Life after wartime: Veterans Day grand marshal recounts service, homecoming

Oct 23, 2013

Jim Bruce, the grand marshal of this year's Veterans Day parade, is determined to get his fellow Vets out there marching with him on November 11.

"I was flattered, humbled, and proud to be able to" serve as grand marshal, Bruce said during an interview at his business, E.L. Morse Lumber.

Bruce served as a Navy Corpsman attached the the First Battalion and Fifth Marine Regiment out of Camp Lejeune North Carolina.

"First and foremost, I joined the Navy and attached myself to the Marines," Bruce explained. "It was a career decision."

"I thought I might want to practice medicine so I got into my medical training" while with the Marines, and served as a corpsman -- which is synonymous with a medic -- in Vietnam for six months before a bullet to the leg broke his femur and sent him home.

"Crazy thing for me to do at the time," Bruce said of joining the Marines. While many were drafted, Bruce signed up to go overseas to serve in a war that had divided the country he was serving.

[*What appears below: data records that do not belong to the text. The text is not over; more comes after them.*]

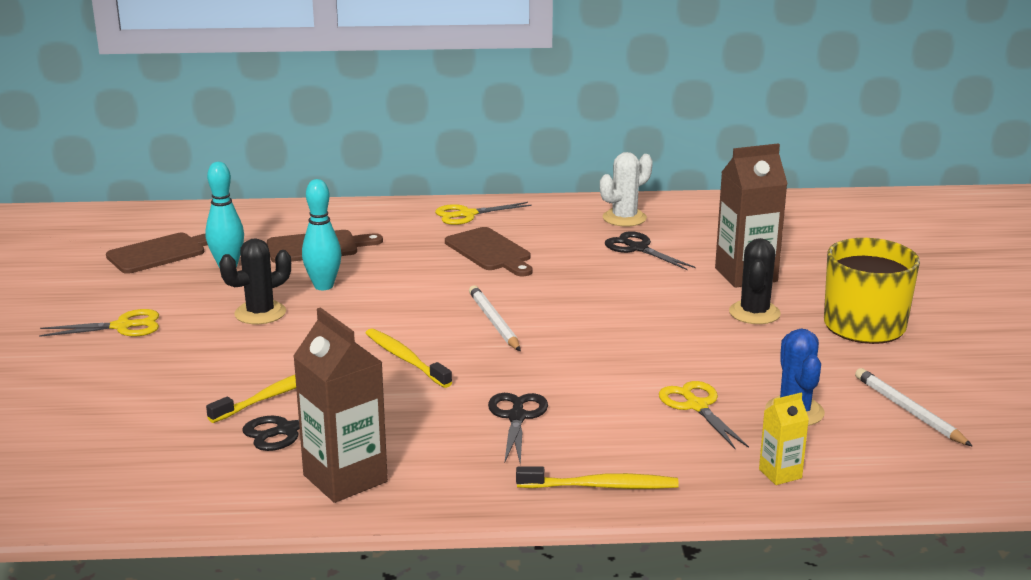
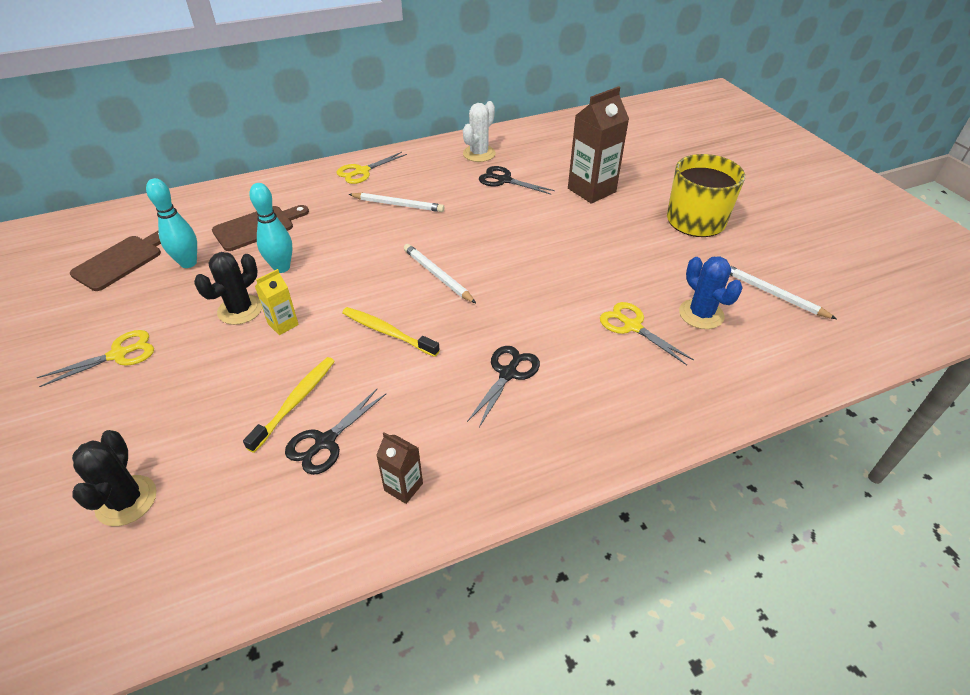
camera: 20 degrees left, 20 degrees up
brown carton [293,307,388,503] -> brown carton [376,432,423,504], size x0.51
brown cutting board [445,227,533,276] -> white pencil [348,193,444,212]
black scissors [488,393,548,466] -> black scissors turned 45 degrees clockwise [467,346,540,427]
yellow toothbrush [516,466,679,489] -> none
black cactus [729,238,781,324] -> black cactus moved to [72,430,157,526]
yellow carton [759,393,809,485] -> yellow carton moved to [255,269,299,335]

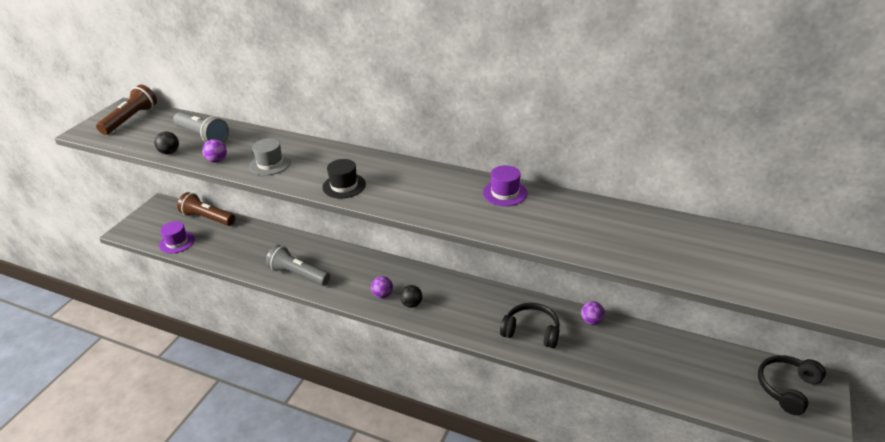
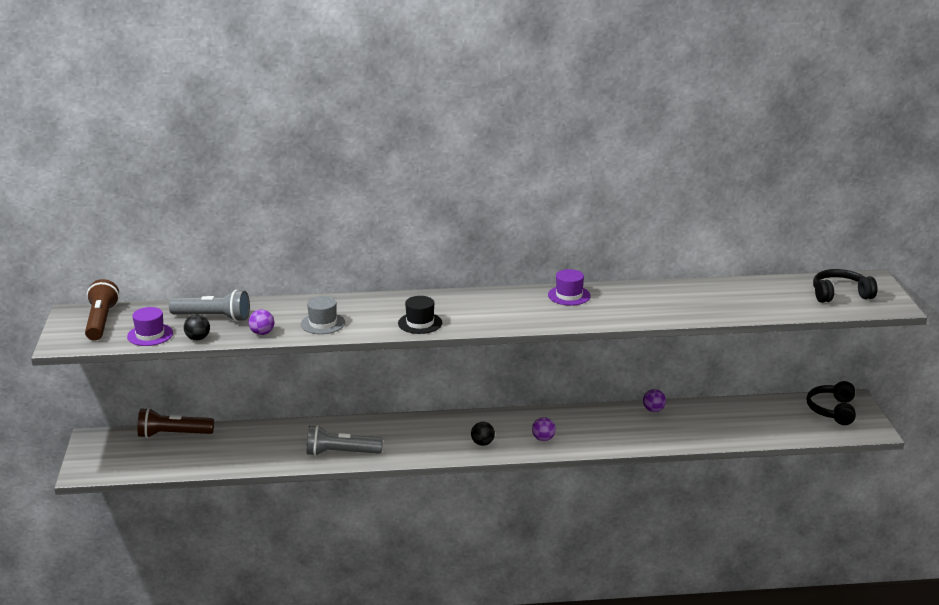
camera: 30 degrees left, 10 degrees down
purple hat [159,221,195,253] -> purple hat moved to [127,307,173,346]
purple ball [371,276,393,298] -> purple ball moved to [532,417,556,441]
black headphones [500,303,560,348] -> black headphones moved to [813,269,878,303]

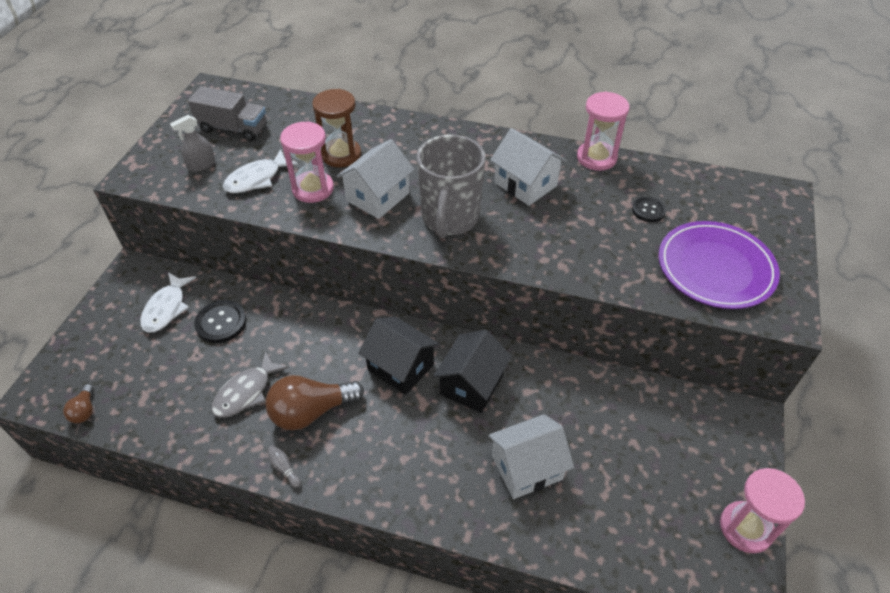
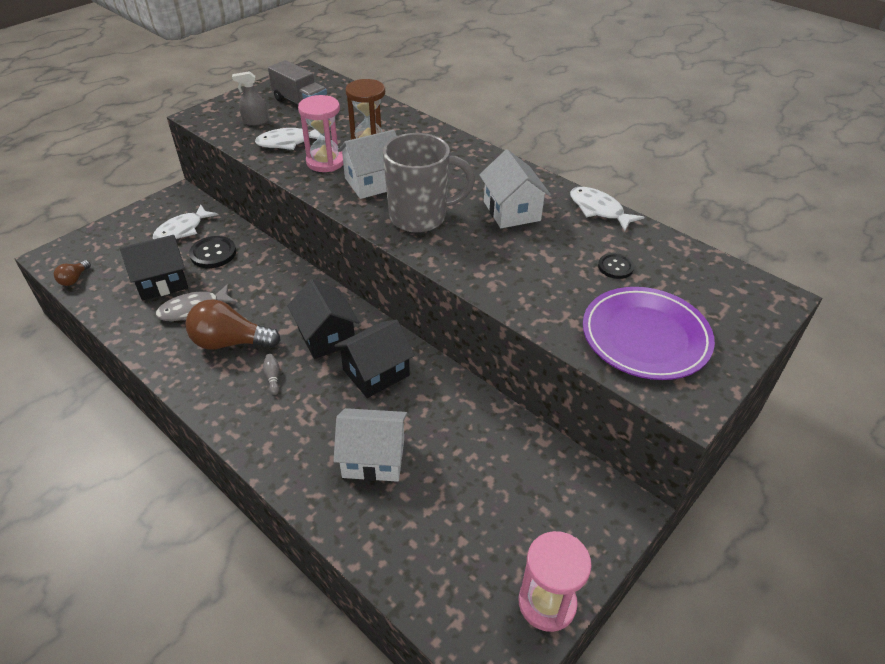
camera: 25 degrees right, 5 degrees down
grey bowling pin [267,445,301,488] -> grey bowling pin moved to [263,354,279,395]
grey mug [416,134,485,238] -> grey mug turned 135 degrees counterclockwise [383,133,475,233]
pink hourglass [577,92,630,171] -> white fish [570,187,644,231]
none -> black house [120,235,188,301]

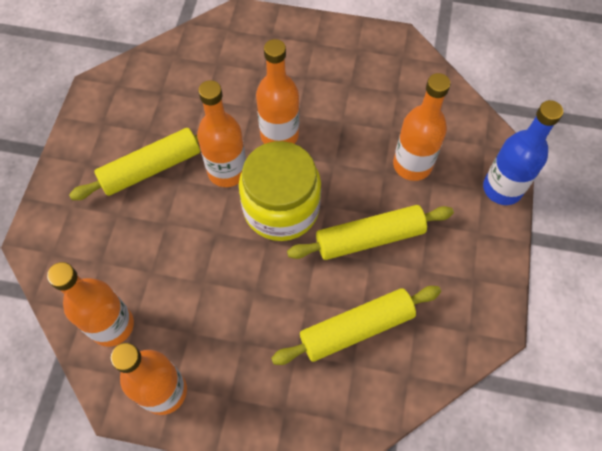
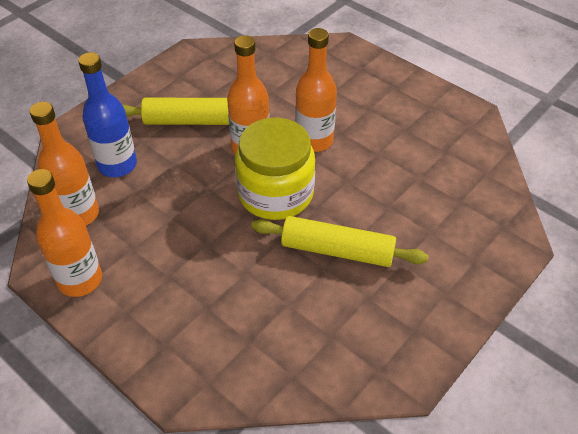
camera: 30 degrees right, 15 degrees down
yellow rolling pin [271,286,441,365] -> none
orange bottle [393,73,450,181] -> none
blue bottle [483,100,563,205] -> blue bottle moved to [78,52,137,177]

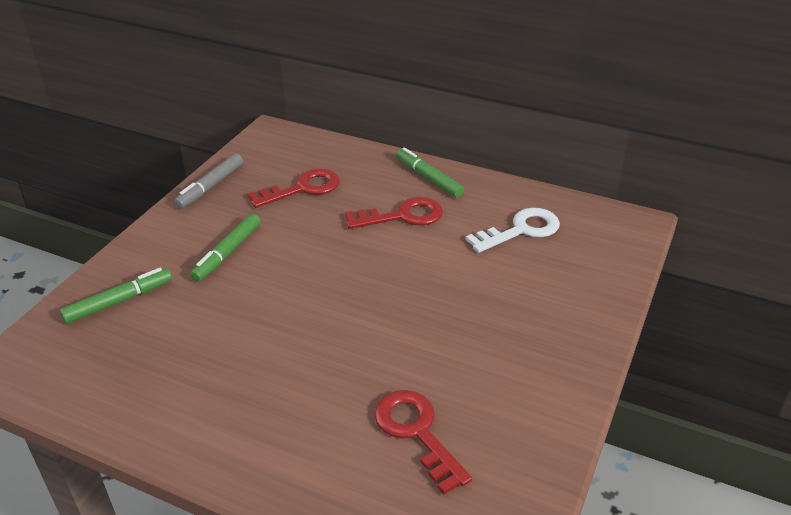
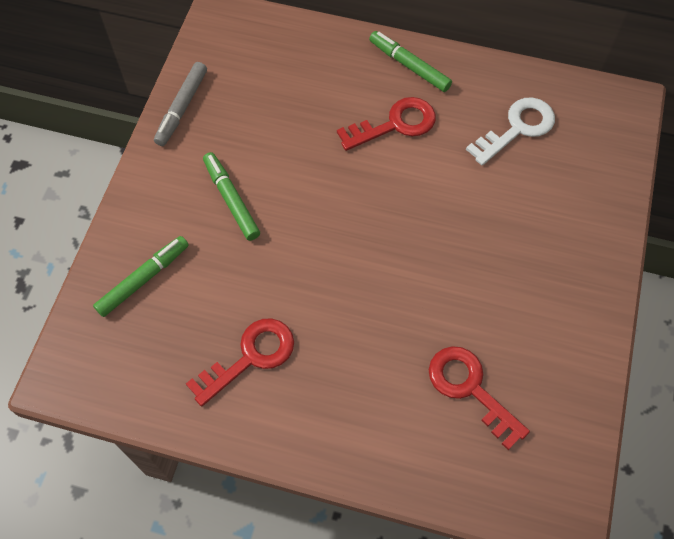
camera: 10 degrees left, 25 degrees up
green marker [190,214,261,282] -> green marker turned 135 degrees clockwise [203,152,260,241]
red key [247,168,340,208] -> red key moved to [186,318,294,407]

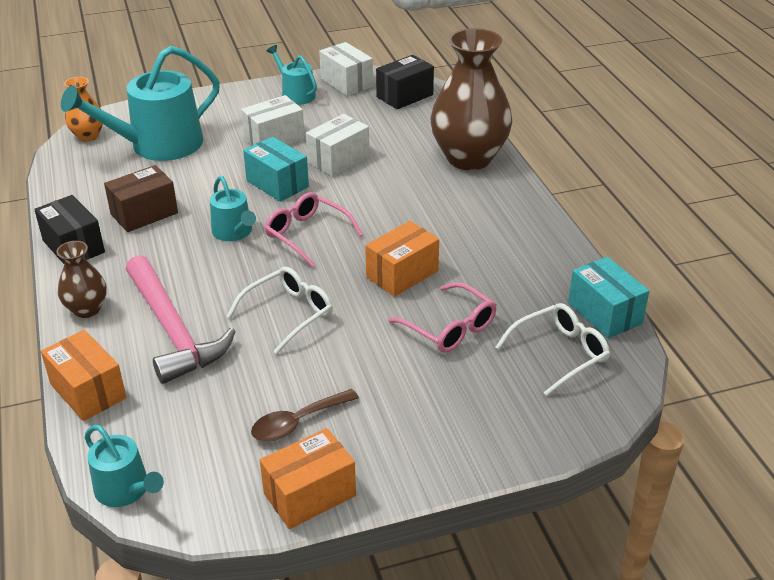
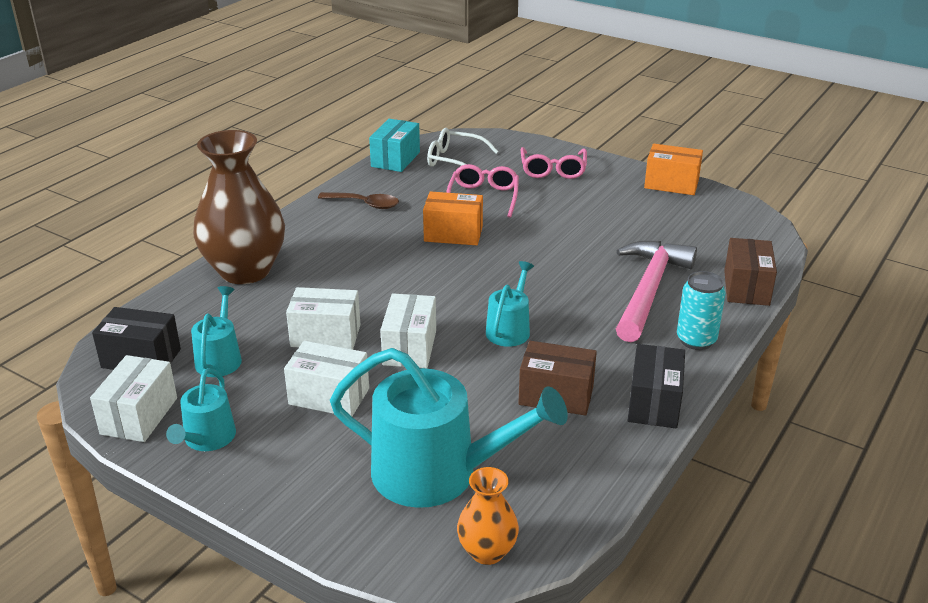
camera: 130 degrees left, 5 degrees down
orange box [41,330,127,421] -> brown box [724,238,777,306]
brown vase [56,241,107,318] -> turquoise can [677,271,726,350]
turquoise watering can [85,425,164,507] -> turquoise watering can moved to [191,286,242,377]
white glasses [226,267,333,355] -> none
turquoise box [243,136,309,202] -> white box [380,294,436,368]
brown spoon [251,389,359,441] -> brown spoon moved to [318,192,399,209]
pink glasses [264,192,363,267] -> pink glasses moved to [521,147,587,179]

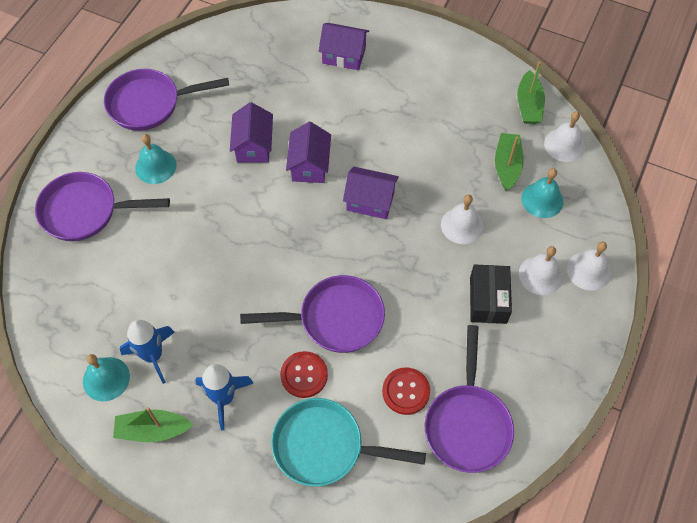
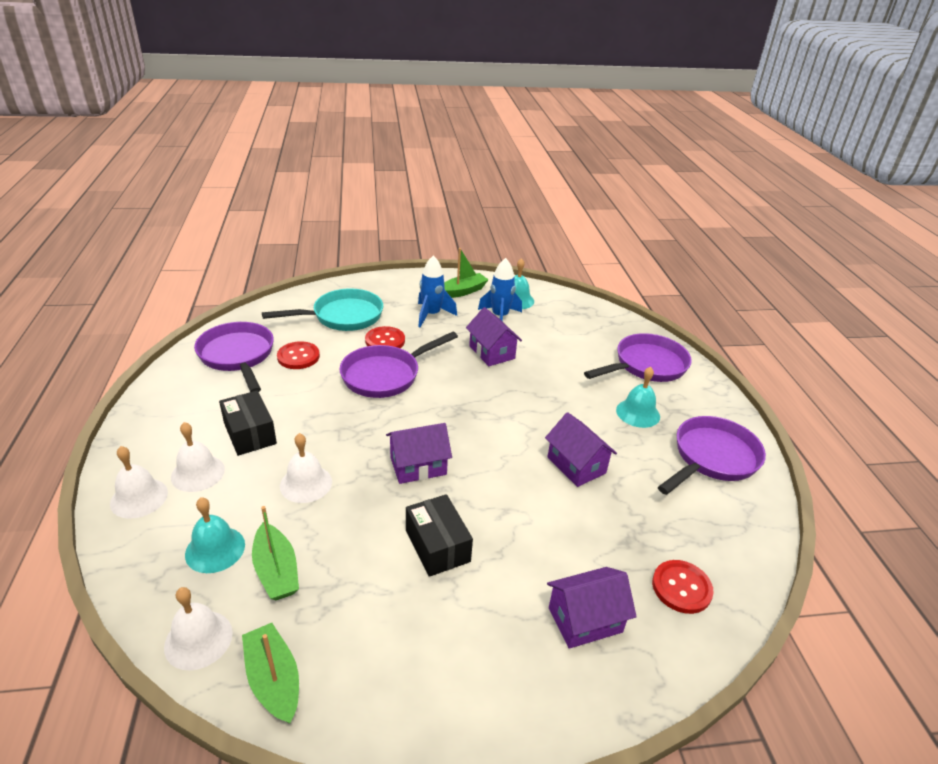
camera: 145 degrees right, 25 degrees down
purple house [286,122,331,183] -> purple house moved to [466,307,522,366]
none -> black box [406,494,473,577]
none -> red button [652,560,714,614]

Reintegrating into civilian life can be a beast of a challenge, but Bruce says he got right back to business when he returned home.

"I simply came home ... and went right back to college, and went back to work," he says. "I put it behind me. ... I had things to do."

Bruce marched in the Veterans Day parade for the first time in 2011, 43 years after he'd served.

"Two years ago, my wife said to me, 'I think you should march in the parade,'" Bruce said of his wife, Mary. "and I did it, and it was very gratifying."

Bruce says that as he marched for the first time in 2011, veterans he had tried unsuccessfully to coax into joining him left the sidewalk and joined the parade.

"They can be proud within, but not outwardly, and I think that may be what deters people" from marching Bruce said.

"It doesn't make any difference who they served with, when they served, where they served," Bruce said in encouraging people to get involved with this year's parade. "If you put a uniform on for the United States of America, you're a veteran."

Wareham's Veterans Day celebration will be held on Monday, November 11.  A parade will form at approximately 10 a.m. in the Merchants Way and Besse Park areas in downtown Wareham. Veterans interested in marching may just show up. A ceremony will be held after the parade at Town Hall.